Grasslands grazed by wild herbivores — from Africa’s Serengeti to North America’s Great Plains, bethundered with bison — covered nearly half of the land on Earth: “the most functional and productive terrestrial ecosystems ever to exist,” says a 2013 annotated bibliography of research papers by ecologist Stephen L. Thomforde.
A study of six pastured livestock farms in Pennsylvania, Maryland and Virginia from 2015–2019 indicates that, compared with conventional grain farms, they were reducing bay pollutants dramatically. They were also reducing climate-changing greenhouse gases by an estimated 42%. The greenhouse gases fell despite an increase in one such gas, methane, from cattle belching as they digest. (While cattle are “guilty” of this, estimates are that North America’s original wild herbivores produced about 80% of what’s belched by current populations of both domestic and wild grazers, according to the 2020 book “Sacred Cow”).
Modern pastures don’t automatically confer all of the above environmental benefits. Darlene spends a lot of time seeding her fields with a complex mixture of plants to promote both soil and animal health.
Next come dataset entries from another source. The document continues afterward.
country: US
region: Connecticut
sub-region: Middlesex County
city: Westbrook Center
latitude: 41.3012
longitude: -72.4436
She must constantly rotate her animals from field to field, so their munching and pooping and peeing stimulates pasture growth and suppresses parasites, while not overgrazing. (In wild grasslands, wolves and lions did the job of keeping herbivores on the move.)
She only sells from her farm home near the towns of Preston and Hurlock. “I want my customers to see where their food comes from … to know who raises it,” she said.
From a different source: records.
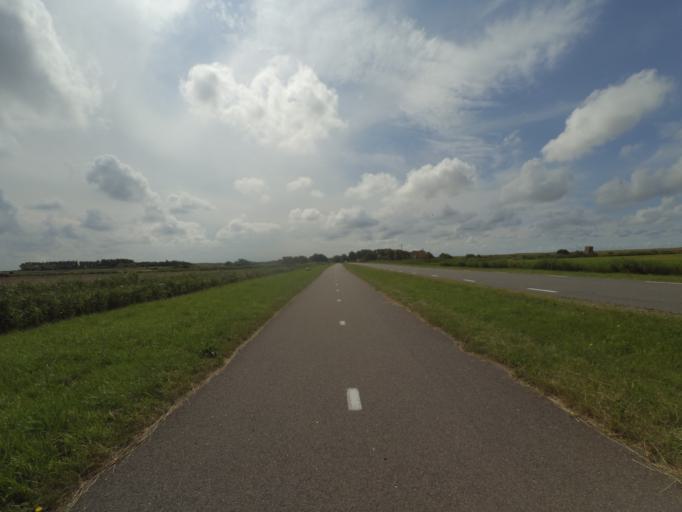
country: NL
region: North Holland
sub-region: Gemeente Texel
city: Den Burg
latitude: 53.0150
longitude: 4.7651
When you turn up the oak-lined lane to Pops (named for Darlene’s grandfather), you’re likely to see her herd of about 22 smallish cattle with unusual markings, known as Randall Linebacks. As is the case with all of the farm’s animals, they are no match for modern, commercial breeds that maximize size and fast growth.
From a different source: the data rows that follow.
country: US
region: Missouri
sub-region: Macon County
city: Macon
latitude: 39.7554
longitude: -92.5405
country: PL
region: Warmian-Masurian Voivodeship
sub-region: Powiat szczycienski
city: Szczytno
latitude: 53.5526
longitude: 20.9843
Randalls, a breed that goes back at least a few centuries, were down to less than 20 in the world in 1986. Darlene began her herd by writing a letter to Cynthia Creech, a Tennessee woman who rescued them from extinction. Today, there are more than a thousand.
Darlene chose them partly for adaptability and easy management: “As much as I love raising farm animals, I love walking more … Working with animals is a dangerous profession.”
But it’s taste that really drives her. The Randalls, she said, “keep being picked number one in taste tests.” She’s also selected a sheep crossbreed to get “just the right bite” to the meat. For pigs she went with “a lard hog … not like the commercial lean meat breeds.” By managing their diet, including running them in her woods to eat acorns, she avoids too much fat and ends up with sausage and chops that routinely sell out.
Her relationship with the animals is complex. Most, of course, will go to slaughter, a reality that makes the job “hard to do every day.” She will put down a sick or injured animal herself, and she talks about celebrating twin lambs: “The first pays for its mother’s upkeep. … The second is your profit.”
Yet she’ll bring in a just-born, half-frozen calf and nurse it in her living room, knowing it will inevitably become a “pet,” nothing she could bear to butcher. She’ll walk outside on starry nights to sit on a haybale in the peaceful company of the sheep. The ewes will live out their lives at Pops even after they get too old to bear lambs: “That’s the deal we’ve made.”
Her farm may sustain the Earth and the bay, but can it sustain Darlene? That’s a question that hangs over small, regenerative farmers everywhere. Their products won’t be as cheap as big agriculture’s — at least so long as the latter gets some $38 billion a year in federal subsidies and does not pay the real cost of its impact on air, water and soil.
Darlene is close to making her farm “a place I don’t ever want a vacation from.” But she won’t continue if she can’t make a living. Having only recently given up her off-farm job, the jury’s still out.
Our film will follow Darlene’s journey, so critical for the bay, and for Chesapeake-loving carnivores.